Cet ne ressemble pas à celui qu'on offre volontiers aux enfants qui apprennent à lire ou aux habiles petites mains brodeuses. Non, il est d'une autre conception, gorgé d'émotions, tout en finesse, empreint d'une tendresse inouïe, chaleureux de bout en bout, d'une grande justesse, sans excès de pathos, à la fois doux et grave, tragique, triste et douloureux mais aussi fort d'espoir et de promesses. Jamais vain.
Et s'il vous mène au bord des larmes, ce n'est que pour mieux ensuite, vous dessiner un sourire, éclairer votre regard, vous emplir de joie. Ce livre fait du bien. Un incroyable bien.
Yann, le narrateur est un garçon de onze ans environ, petit par sa taille mais déjà adulte dans ses rapports à l'autre. Il est le cadet d'une sœur de quatre ans son aînée, qu'il adore et avec laquelle il partage tout. Une relation fraternelle épatante et bienveillante qui l'emplit de bonheur et de fierté. Jusqu'au jour où Zoé, l'être admiré et tant aimé, s'éloigne, se perd et s'isole, « passe du soleil à la nuit […) a tiré le rideau sur sa joie de vivre». C'est cette transformation brutale, incompréhensible, inatteignable que le petit frère raconte à travers l'alphabet intime de sa sœur.
Lettre après lettre, il retrace son parcours, sa lente descente en enfer, les alertes inquiétantes, sa violence incontrôlable ("une bête sauvage arc-boutée en position de lutteuse"), ses provocations au collège ("un cahier de correspondance de plus en plus balafré par les mots des professeurs et du conseiller d'éducation"), ses affrontements avec les parents, l'absence totale de maîtrise de tous ceux qui lui veulent du bien, son irrémédiable autodestruction et l'impuissance si douloureuse à laquelle il est confronté.
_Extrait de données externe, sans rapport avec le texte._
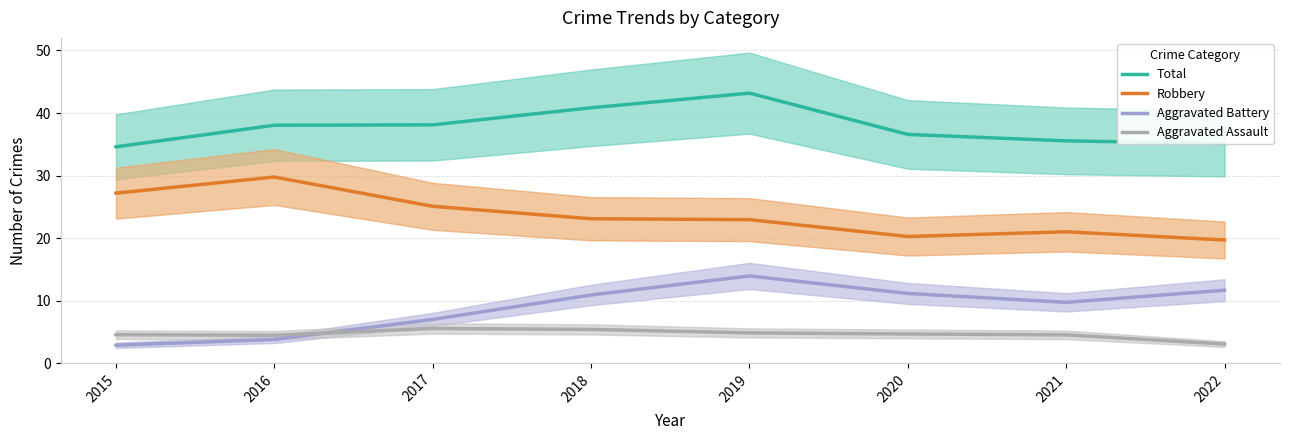

Reading right to left, transcribe all the data shown in this chart.

Total: 35.1	35.5	36.6	43.2	40.8	38.1	38.0	34.6
Robbery: 19.7	21.0	20.2	22.9	23.1	25.1	29.8	27.2
Aggravated Battery: 11.7	9.7	11.1	13.9	10.9	7.0	3.8	2.9
Aggravated Assault: 3.0	4.5	4.7	4.8	5.4	5.5	4.5	4.5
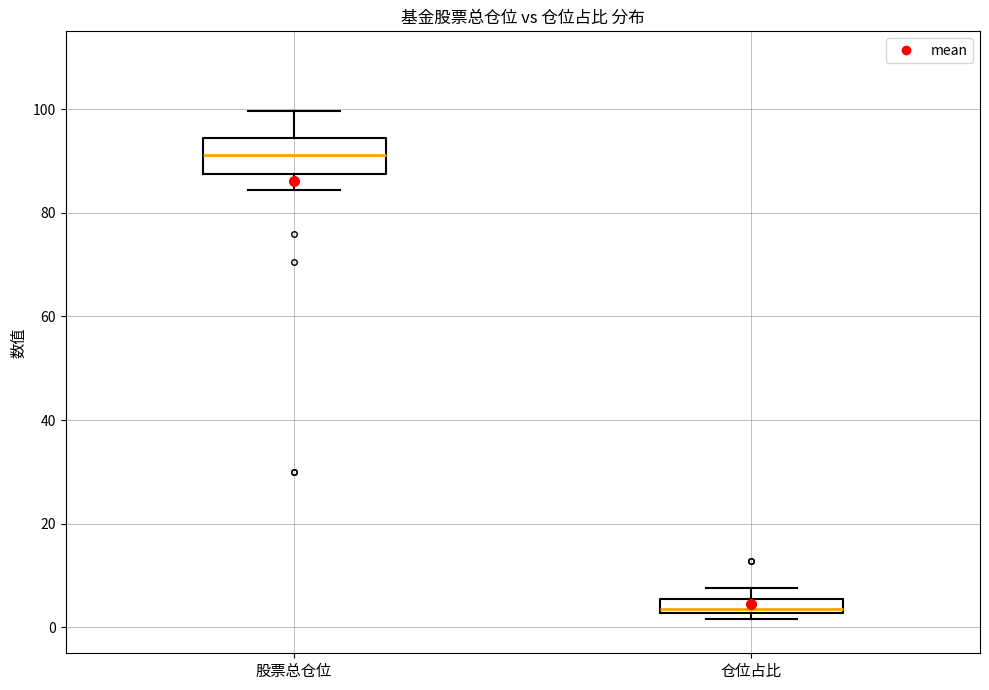

Which box is the tallest, from its lower edge to its upper edge?

股票总仓位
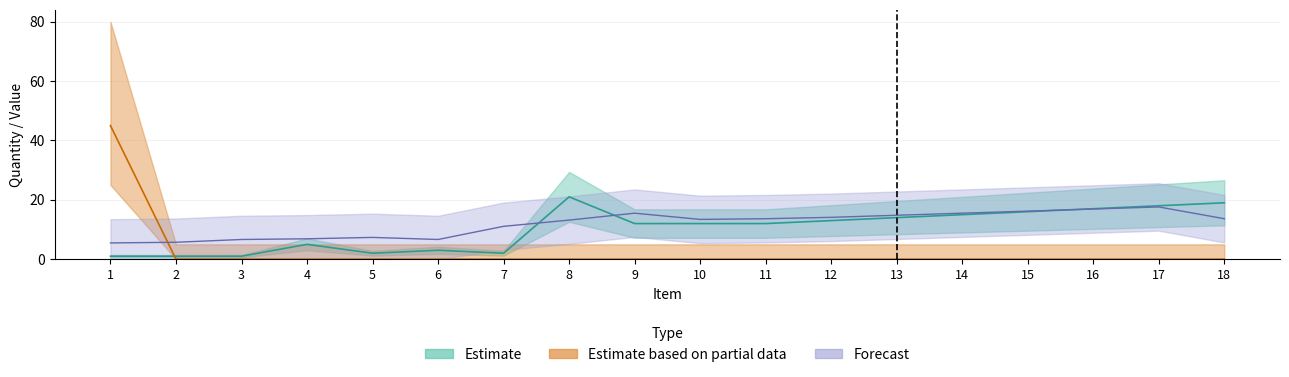

Does the chart have visible grid lines?

Yes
Mais il évoque aussi leur complicité formidable, les jeux, les joies, les rêves communs à travers une langue poétique et imagée, douce et tendre, profondément expressive de l'extrême sensibilité qui les relie et les façonne ; sensibilité qui d'un côté meurtrit sa sœur, déchire son être et de l'autre émancipe le narrateur, le fait sortir de l'enfance, lui offre même la possibilité d'une « vie merveilleuse ».
Sans jamais porter de jugement, en essayant chaque fois de protéger sa sœur contre les autres et contre elle-même ("j'avais l'impression d'être son gardien. Je me sentais le devoir de veiller sur elle, d'empêcher les démons de se réveiller"), le narrateur l'attache au lecteur, sans effort, transmet toute son empathie, crée un lien fort et poignant que le lecteur redoute de perdre au fur et à mesure de l'histoire qui défile.
En effet, raconté au passé, le récit laisse pressentir le drame effroyable mais chaque fois, le narrateur préserve le lecteur, le protège de toute brutalité inutile et dit toute sa souffrance avec une grande pudeur, beaucoup de délicatesse et une infinie tendresse.
Et ce que l'on veut retenir alors, c'est l'amour fraternel indéfectible.
A lire dès 12 ans et à transmettre sans limites.